Exercise brief – Reproduce every line of the listing below without changing anything, keeping the original order and line breaks.

Dataset content –
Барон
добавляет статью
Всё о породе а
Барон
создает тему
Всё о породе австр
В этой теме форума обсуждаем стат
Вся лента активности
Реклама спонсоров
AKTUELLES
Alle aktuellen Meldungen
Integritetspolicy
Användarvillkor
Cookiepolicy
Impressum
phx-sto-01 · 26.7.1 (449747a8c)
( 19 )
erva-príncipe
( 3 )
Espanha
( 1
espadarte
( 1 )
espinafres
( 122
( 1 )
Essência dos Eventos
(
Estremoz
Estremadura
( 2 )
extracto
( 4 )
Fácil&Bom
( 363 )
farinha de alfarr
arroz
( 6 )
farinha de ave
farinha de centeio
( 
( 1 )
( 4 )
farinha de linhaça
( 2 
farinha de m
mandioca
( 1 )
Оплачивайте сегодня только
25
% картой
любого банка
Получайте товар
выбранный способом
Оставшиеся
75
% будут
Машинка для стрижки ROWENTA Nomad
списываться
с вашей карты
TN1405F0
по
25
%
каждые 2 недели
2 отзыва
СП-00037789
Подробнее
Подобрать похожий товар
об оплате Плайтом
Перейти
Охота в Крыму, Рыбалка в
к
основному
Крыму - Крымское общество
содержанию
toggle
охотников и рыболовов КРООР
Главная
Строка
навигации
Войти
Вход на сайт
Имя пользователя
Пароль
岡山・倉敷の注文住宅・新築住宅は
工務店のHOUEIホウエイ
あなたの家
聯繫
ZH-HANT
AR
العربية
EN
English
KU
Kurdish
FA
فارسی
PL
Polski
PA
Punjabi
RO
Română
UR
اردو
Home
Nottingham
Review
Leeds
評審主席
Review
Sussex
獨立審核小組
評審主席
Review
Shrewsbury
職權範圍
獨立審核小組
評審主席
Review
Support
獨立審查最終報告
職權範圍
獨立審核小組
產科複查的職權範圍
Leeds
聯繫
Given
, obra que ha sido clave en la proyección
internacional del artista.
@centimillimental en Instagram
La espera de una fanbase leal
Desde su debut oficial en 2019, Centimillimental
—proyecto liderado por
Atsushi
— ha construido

Reply –
Барон
добавляет статью
Всё о породе а
Барон
создает тему
Всё о породе австр
В этой теме форума обсуждаем стат
Вся лента активности
Реклама спонсоров
AKTUELLES
Alle aktuellen Meldungen
Integritetspolicy
Användarvillkor
Cookiepolicy
Impressum
phx-sto-01 · 26.7.1 (449747a8c)
( 19 )
erva-príncipe
( 3 )
Espanha
( 1
espadarte
( 1 )
espinafres
( 122
( 1 )
Essência dos Eventos
(
Estremoz
Estremadura
( 2 )
extracto
( 4 )
Fácil&Bom
( 363 )
farinha de alfarr
arroz
( 6 )
farinha de ave
farinha de centeio
( 
( 1 )
( 4 )
farinha de linhaça
( 2 
farinha de m
mandioca
( 1 )
Оплачивайте сегодня только
25
% картой
любого банка
Получайте товар
выбранный способом
Оставшиеся
75
% будут
Машинка для стрижки ROWENTA Nomad
списываться
с вашей карты
TN1405F0
по
25
%
каждые 2 недели
2 отзыва
СП-00037789
Подробнее
Подобрать похожий товар
об оплате Плайтом
Перейти
Охота в Крыму, Рыбалка в
к
основному
Крыму - Крымское общество
содержанию
toggle
охотников и рыболовов КРООР
Главная
Строка
навигации
Войти
Вход на сайт
Имя пользователя
Пароль
岡山・倉敷の注文住宅・新築住宅は
工務店のHOUEIホウエイ
あなたの家
聯繫
ZH-HANT
AR
العربية
EN
English
KU
Kurdish
FA
فارسی
PL
Polski
PA
Punjabi
RO
Română
UR
اردو
Home
Nottingham
Review
Leeds
評審主席
Review
Sussex
獨立審核小組
評審主席
Review
Shrewsbury
職權範圍
獨立審核小組
評審主席
Review
Support
獨立審查最終報告
職權範圍
獨立審核小組
產科複查的職權範圍
Leeds
聯繫
Given
, obra que ha sido clave en la proyección
internacional del artista.
@centimillimental en Instagram
La espera de una fanbase leal
Desde su debut oficial en 2019, Centimillimental
—proyecto liderado por
Atsushi
— ha construido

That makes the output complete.